**Problem to solve**
Nothing in the records may be left out; restate them word for word.

************

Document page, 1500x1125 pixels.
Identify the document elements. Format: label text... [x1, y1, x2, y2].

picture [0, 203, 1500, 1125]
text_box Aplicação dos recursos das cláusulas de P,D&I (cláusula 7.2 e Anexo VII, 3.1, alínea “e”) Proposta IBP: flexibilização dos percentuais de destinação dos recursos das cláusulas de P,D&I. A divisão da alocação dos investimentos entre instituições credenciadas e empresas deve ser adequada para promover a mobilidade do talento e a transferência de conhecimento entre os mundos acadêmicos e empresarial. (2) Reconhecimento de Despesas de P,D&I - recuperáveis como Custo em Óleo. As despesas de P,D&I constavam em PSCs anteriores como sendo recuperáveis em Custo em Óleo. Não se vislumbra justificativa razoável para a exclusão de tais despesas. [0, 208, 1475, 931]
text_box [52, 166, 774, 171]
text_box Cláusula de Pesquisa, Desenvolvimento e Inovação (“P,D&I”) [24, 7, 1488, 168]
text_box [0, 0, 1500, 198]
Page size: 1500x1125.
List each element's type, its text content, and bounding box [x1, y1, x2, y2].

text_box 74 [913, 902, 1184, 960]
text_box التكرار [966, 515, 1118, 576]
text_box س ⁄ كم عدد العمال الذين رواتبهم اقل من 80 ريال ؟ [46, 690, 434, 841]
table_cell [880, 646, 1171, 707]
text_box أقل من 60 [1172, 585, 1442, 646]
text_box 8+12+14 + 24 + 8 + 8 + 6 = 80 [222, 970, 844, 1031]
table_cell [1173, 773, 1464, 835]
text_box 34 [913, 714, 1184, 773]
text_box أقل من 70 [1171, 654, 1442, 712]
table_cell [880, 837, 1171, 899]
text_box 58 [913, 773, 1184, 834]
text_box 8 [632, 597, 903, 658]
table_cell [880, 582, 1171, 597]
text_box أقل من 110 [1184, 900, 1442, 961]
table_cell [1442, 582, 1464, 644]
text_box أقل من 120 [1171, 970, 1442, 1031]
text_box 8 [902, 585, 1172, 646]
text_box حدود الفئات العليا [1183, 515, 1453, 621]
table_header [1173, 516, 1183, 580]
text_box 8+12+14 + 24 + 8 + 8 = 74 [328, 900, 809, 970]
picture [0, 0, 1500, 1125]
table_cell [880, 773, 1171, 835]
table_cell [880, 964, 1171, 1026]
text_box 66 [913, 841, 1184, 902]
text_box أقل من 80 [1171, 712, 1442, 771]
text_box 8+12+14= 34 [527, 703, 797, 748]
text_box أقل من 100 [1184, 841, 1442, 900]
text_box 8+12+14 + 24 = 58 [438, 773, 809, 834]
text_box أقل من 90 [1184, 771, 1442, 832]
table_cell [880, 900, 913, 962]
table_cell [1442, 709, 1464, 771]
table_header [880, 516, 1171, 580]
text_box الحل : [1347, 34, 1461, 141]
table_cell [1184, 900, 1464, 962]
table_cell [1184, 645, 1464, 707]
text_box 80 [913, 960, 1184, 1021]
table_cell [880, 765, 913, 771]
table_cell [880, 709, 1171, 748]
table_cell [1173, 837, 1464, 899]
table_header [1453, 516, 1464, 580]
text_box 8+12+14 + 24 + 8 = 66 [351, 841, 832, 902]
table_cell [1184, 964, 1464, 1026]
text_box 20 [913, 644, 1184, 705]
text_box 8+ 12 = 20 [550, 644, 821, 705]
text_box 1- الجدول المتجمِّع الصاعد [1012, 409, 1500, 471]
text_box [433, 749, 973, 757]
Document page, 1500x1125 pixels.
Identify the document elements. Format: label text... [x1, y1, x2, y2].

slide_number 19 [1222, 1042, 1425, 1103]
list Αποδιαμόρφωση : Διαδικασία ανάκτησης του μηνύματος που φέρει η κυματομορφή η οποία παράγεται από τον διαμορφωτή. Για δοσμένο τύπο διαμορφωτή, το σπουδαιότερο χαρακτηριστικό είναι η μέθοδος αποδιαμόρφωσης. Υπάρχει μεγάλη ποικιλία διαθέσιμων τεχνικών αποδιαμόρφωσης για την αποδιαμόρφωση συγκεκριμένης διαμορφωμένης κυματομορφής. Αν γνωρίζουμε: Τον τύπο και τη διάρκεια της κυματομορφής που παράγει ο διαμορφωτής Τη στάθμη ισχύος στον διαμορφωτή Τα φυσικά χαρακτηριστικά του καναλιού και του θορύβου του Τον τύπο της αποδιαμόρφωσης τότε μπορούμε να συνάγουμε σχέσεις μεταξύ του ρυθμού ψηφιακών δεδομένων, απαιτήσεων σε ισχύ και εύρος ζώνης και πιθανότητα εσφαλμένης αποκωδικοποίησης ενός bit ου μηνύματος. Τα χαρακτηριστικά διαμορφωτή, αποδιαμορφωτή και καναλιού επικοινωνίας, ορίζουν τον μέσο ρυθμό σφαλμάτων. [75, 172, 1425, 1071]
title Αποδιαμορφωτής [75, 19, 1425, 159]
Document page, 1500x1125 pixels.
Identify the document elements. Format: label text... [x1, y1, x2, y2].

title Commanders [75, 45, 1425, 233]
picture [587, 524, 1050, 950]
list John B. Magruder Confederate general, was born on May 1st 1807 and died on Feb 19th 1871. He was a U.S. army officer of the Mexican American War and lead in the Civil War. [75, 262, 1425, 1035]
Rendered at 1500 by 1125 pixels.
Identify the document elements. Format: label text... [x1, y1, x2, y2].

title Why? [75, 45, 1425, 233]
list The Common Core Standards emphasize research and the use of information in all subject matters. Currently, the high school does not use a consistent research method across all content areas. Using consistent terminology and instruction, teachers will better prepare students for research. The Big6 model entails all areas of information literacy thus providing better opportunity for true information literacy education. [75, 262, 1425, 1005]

************

**Worked solution**
Document page, 1500x1125 pixels.
Identify the document elements. Format: label text... [x1, y1, x2, y2].

picture [0, 203, 1500, 1125]
text_box Aplicação dos recursos das cláusulas de P,D&I (cláusula 7.2 e Anexo VII, 3.1, alínea “e”) Proposta IBP: flexibilização dos percentuais de destinação dos recursos das cláusulas de P,D&I. A divisão da alocação dos investimentos entre instituições credenciadas e empresas deve ser adequada para promover a mobilidade do talento e a transferência de conhecimento entre os mundos acadêmicos e empresarial. (2) Reconhecimento de Despesas de P,D&I - recuperáveis como Custo em Óleo. As despesas de P,D&I constavam em PSCs anteriores como sendo recuperáveis em Custo em Óleo. Não se vislumbra justificativa razoável para a exclusão de tais despesas. [0, 208, 1475, 931]
text_box [52, 166, 774, 171]
text_box Cláusula de Pesquisa, Desenvolvimento e Inovação (“P,D&I”) [24, 7, 1488, 168]
text_box [0, 0, 1500, 198]
Page size: 1500x1125.
List each element's type, its text content, and bounding box [x1, y1, x2, y2].

text_box 74 [913, 902, 1184, 960]
text_box التكرار [966, 515, 1118, 576]
text_box س ⁄ كم عدد العمال الذين رواتبهم اقل من 80 ريال ؟ [46, 690, 434, 841]
table_cell [880, 646, 1171, 707]
text_box أقل من 60 [1172, 585, 1442, 646]
text_box 8+12+14 + 24 + 8 + 8 + 6 = 80 [222, 970, 844, 1031]
table_cell [1173, 773, 1464, 835]
text_box 34 [913, 714, 1184, 773]
text_box أقل من 70 [1171, 654, 1442, 712]
table_cell [880, 837, 1171, 899]
text_box 58 [913, 773, 1184, 834]
text_box 8 [632, 597, 903, 658]
table_cell [880, 582, 1171, 597]
text_box أقل من 110 [1184, 900, 1442, 961]
table_cell [1442, 582, 1464, 644]
text_box أقل من 120 [1171, 970, 1442, 1031]
text_box 8 [902, 585, 1172, 646]
text_box حدود الفئات العليا [1183, 515, 1453, 621]
table_header [1173, 516, 1183, 580]
text_box 8+12+14 + 24 + 8 + 8 = 74 [328, 900, 809, 970]
picture [0, 0, 1500, 1125]
table_cell [880, 773, 1171, 835]
table_cell [880, 964, 1171, 1026]
text_box 66 [913, 841, 1184, 902]
text_box أقل من 80 [1171, 712, 1442, 771]
text_box 8+12+14= 34 [527, 703, 797, 748]
text_box أقل من 100 [1184, 841, 1442, 900]
text_box 8+12+14 + 24 = 58 [438, 773, 809, 834]
text_box أقل من 90 [1184, 771, 1442, 832]
table_cell [880, 900, 913, 962]
table_cell [1442, 709, 1464, 771]
table_header [880, 516, 1171, 580]
text_box الحل : [1347, 34, 1461, 141]
table_cell [1184, 900, 1464, 962]
table_cell [1184, 645, 1464, 707]
text_box 80 [913, 960, 1184, 1021]
table_cell [880, 765, 913, 771]
table_cell [880, 709, 1171, 748]
table_cell [1173, 837, 1464, 899]
table_header [1453, 516, 1464, 580]
text_box 8+12+14 + 24 + 8 = 66 [351, 841, 832, 902]
table_cell [1184, 964, 1464, 1026]
text_box 20 [913, 644, 1184, 705]
text_box 8+ 12 = 20 [550, 644, 821, 705]
text_box 1- الجدول المتجمِّع الصاعد [1012, 409, 1500, 471]
text_box [433, 749, 973, 757]
Document page, 1500x1125 pixels.
Identify the document elements. Format: label text... [x1, y1, x2, y2].

slide_number 19 [1222, 1042, 1425, 1103]
list Αποδιαμόρφωση : Διαδικασία ανάκτησης του μηνύματος που φέρει η κυματομορφή η οποία παράγεται από τον διαμορφωτή. Για δοσμένο τύπο διαμορφωτή, το σπουδαιότερο χαρακτηριστικό είναι η μέθοδος αποδιαμόρφωσης. Υπάρχει μεγάλη ποικιλία διαθέσιμων τεχνικών αποδιαμόρφωσης για την αποδιαμόρφωση συγκεκριμένης διαμορφωμένης κυματομορφής. Αν γνωρίζουμε: Τον τύπο και τη διάρκεια της κυματομορφής που παράγει ο διαμορφωτής Τη στάθμη ισχύος στον διαμορφωτή Τα φυσικά χαρακτηριστικά του καναλιού και του θορύβου του Τον τύπο της αποδιαμόρφωσης τότε μπορούμε να συνάγουμε σχέσεις μεταξύ του ρυθμού ψηφιακών δεδομένων, απαιτήσεων σε ισχύ και εύρος ζώνης και πιθανότητα εσφαλμένης αποκωδικοποίησης ενός bit ου μηνύματος. Τα χαρακτηριστικά διαμορφωτή, αποδιαμορφωτή και καναλιού επικοινωνίας, ορίζουν τον μέσο ρυθμό σφαλμάτων. [75, 172, 1425, 1071]
title Αποδιαμορφωτής [75, 19, 1425, 159]
Document page, 1500x1125 pixels.
Identify the document elements. Format: label text... [x1, y1, x2, y2].

title Commanders [75, 45, 1425, 233]
picture [587, 524, 1050, 950]
list John B. Magruder Confederate general, was born on May 1st 1807 and died on Feb 19th 1871. He was a U.S. army officer of the Mexican American War and lead in the Civil War. [75, 262, 1425, 1035]
Rendered at 1500 by 1125 pixels.
Identify the document elements. Format: label text... [x1, y1, x2, y2].

title Why? [75, 45, 1425, 233]
list The Common Core Standards emphasize research and the use of information in all subject matters. Currently, the high school does not use a consistent research method across all content areas. Using consistent terminology and instruction, teachers will better prepare students for research. The Big6 model entails all areas of information literacy thus providing better opportunity for true information literacy education. [75, 262, 1425, 1005]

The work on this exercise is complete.